Like the Jews we must face our past. Unlike the Jews, we have before us an “open door, and no man can shut it.”

This is a documentary record of numerous attempts beginning in 1950 to persuade the General Conference to give to the world church the authentic 1888 message as “the Lord in His great mercy sent” it, to let the agents themselves speak whom the Lord employed.

The record includes the General Conference response over these four decades.

In making this correspondence available the two authors who compile it are exposing themselves to the critical judgment of their contemporaries. Have these two authors been wrong in making their appeal? Or have they made it in a wrong spirit? And have General Conference leadership been right in rejecting their appeal? Surely thoughtful readers can readily discern where the problem lies.

Each passing decade has added further details of serious importance to this on-going history. All the participants who were originally concerned in 1950 have gone to their graves—save these two. Shall they also go to their graves—leaving the record buried? What is their duty?

We have been urged to make this record public before we go to our rest, unless soon the church is prepared “as a bride adorned for her husband” and we with her have the high privilege to witness the Lord’s second advent. In either case, this is a record vitally concerned with Seventh-day Adventist mission. And these two authors would rather face judgment before they close their life record than afterwards. Perhaps their current readers can view these four decades more objectively than they can, and thus help them discern where they went astray in conceiving or expressing their convictions.
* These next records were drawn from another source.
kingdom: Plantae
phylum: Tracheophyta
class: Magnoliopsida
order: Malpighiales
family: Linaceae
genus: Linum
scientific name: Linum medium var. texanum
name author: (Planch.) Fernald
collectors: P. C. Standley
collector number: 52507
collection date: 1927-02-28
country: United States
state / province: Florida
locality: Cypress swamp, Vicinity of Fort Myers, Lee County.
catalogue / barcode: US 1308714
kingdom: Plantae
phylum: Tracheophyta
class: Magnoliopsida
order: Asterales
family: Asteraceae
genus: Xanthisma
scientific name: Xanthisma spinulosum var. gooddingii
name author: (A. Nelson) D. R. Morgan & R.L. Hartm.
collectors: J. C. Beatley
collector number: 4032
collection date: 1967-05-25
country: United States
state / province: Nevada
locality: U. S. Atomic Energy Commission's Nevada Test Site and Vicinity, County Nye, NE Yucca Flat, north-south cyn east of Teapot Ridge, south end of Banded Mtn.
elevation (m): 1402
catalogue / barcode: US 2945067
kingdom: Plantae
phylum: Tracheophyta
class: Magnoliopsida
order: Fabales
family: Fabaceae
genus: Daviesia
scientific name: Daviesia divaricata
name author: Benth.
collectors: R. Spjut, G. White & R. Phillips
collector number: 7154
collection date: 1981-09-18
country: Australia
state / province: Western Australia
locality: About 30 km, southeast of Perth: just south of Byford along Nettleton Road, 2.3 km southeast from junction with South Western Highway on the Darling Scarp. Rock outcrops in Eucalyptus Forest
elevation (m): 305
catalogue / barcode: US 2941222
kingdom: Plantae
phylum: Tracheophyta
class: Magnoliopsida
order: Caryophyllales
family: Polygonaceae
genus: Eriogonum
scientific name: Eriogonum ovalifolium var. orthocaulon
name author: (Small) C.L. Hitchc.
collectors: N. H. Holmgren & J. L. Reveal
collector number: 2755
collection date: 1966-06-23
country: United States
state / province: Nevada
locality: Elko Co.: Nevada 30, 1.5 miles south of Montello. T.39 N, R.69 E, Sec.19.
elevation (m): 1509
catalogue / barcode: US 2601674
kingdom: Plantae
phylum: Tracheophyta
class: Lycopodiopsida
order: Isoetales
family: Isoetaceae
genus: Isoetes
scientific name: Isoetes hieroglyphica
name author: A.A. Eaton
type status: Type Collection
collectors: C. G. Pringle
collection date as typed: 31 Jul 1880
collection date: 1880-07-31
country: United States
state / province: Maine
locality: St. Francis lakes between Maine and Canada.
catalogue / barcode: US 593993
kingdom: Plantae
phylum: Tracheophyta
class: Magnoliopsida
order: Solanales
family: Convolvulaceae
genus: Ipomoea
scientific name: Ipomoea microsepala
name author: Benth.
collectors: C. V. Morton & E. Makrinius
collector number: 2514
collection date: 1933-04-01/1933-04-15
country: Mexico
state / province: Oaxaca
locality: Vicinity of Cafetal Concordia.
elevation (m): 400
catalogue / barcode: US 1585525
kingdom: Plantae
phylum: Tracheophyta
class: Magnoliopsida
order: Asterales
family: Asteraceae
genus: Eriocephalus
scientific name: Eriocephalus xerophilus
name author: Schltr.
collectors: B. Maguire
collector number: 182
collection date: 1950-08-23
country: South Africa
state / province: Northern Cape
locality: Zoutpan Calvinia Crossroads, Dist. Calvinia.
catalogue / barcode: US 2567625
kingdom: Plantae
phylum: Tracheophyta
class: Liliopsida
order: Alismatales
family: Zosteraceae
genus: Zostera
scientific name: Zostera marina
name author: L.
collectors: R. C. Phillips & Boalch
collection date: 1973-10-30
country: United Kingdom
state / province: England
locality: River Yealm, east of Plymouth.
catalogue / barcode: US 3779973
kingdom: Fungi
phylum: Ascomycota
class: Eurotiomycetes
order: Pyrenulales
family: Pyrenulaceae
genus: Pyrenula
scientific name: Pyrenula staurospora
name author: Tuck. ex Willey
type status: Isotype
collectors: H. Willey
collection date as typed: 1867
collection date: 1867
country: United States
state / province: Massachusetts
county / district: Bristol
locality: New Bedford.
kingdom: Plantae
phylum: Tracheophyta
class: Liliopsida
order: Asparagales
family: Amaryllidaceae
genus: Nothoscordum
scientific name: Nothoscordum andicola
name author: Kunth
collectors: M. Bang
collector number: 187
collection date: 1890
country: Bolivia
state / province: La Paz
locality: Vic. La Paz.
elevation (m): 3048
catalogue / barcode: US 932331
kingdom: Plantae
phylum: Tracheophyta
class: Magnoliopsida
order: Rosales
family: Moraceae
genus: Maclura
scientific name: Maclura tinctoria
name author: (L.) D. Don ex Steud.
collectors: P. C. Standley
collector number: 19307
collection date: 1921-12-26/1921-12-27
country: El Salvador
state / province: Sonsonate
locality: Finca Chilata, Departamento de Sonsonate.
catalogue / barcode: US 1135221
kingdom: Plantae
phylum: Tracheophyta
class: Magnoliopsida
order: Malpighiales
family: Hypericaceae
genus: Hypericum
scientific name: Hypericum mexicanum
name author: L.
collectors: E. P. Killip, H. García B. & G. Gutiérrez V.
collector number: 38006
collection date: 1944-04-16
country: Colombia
Again, this documentation may be especially relevant today as some “independent ministries” and separationists challenge loyal church members to withdraw their support and even membership from the organized church. Because the authors of this essay are loyal to the organization of the church they have no sympathy with such a suggestion. But they believe that the documentation of this issue of 1888 may illuminate some of the original sources of our present disunity and may strengthen ties of loyalty which are now being severely strained.